Bell Labs Internet Traffic Research

Fundamentals of Traffic Modeling

Internet traffic data are ferocious. Their statistical properties are complex and databases are very large. The protocols are complex and introduce feedback into the traffic system. Added to this is the vastness of the Internet network topology. This challenges analysis and modeling. Most Internet traffic data can be thought of as time data: a point process, a marked point process, or a time series. The start times of TCP connection flows for HTTP on an Internet wire are a point process. If we add to each of these start times the file size downloaded from the server to the client, the result is a marked point process. Byte counts of aggregate traffic summed over equally spaced intervals are a time series.

The aggregate HTTP start times on an Internet Wire are a superposition of traffic sources.
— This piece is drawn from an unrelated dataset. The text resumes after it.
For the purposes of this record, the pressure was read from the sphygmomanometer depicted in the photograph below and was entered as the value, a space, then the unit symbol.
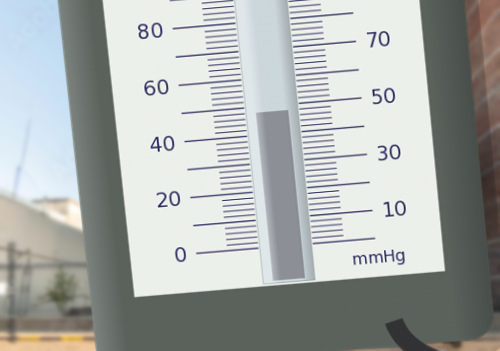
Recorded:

This is true in general for traffic variables on live Internet wires. For example, aggregate packet processes and aggregate byte counts are a superposition of traffic sources. It is vital to exploit superposition to uncover the characteristics of Internet traffic. In so doing, we exploit the fundamental structure of the traffic. We can operate mathematically, using the theory of superposition of point processes, marked point processes, and time series. We can operate empirically, studying the data and how it changes as the number of sources changes.

The notion of how we define a source for analysis purposes needs more thought and trial with data. We can take sources to be users. However, a network is often a network of sub-networks. So we could take each source in such a case to be the traffic of one sub-network.

But there is another method of approaching superposition that avoids explicit identification of sources. It is rate superposition. Traffic rates are used as a measure of the number of traffic sources. We will illustrate with measurements of HTTP start times on a wire for, say, 1 week. Suppose we divide them up into blocks of length five minutes each. A low base rate, r, is selected, close to the minimum observed rate. Let k be a positive integer. The start times for a block with rate kr were taken to be the superposition of k independent start-time point processes, each with the statistical properties of a process with rate r. Theoretical results are derived based on the superposition theory of point processes. The theoretical results were compared with the empirical results from the analysis of the blocks of start times.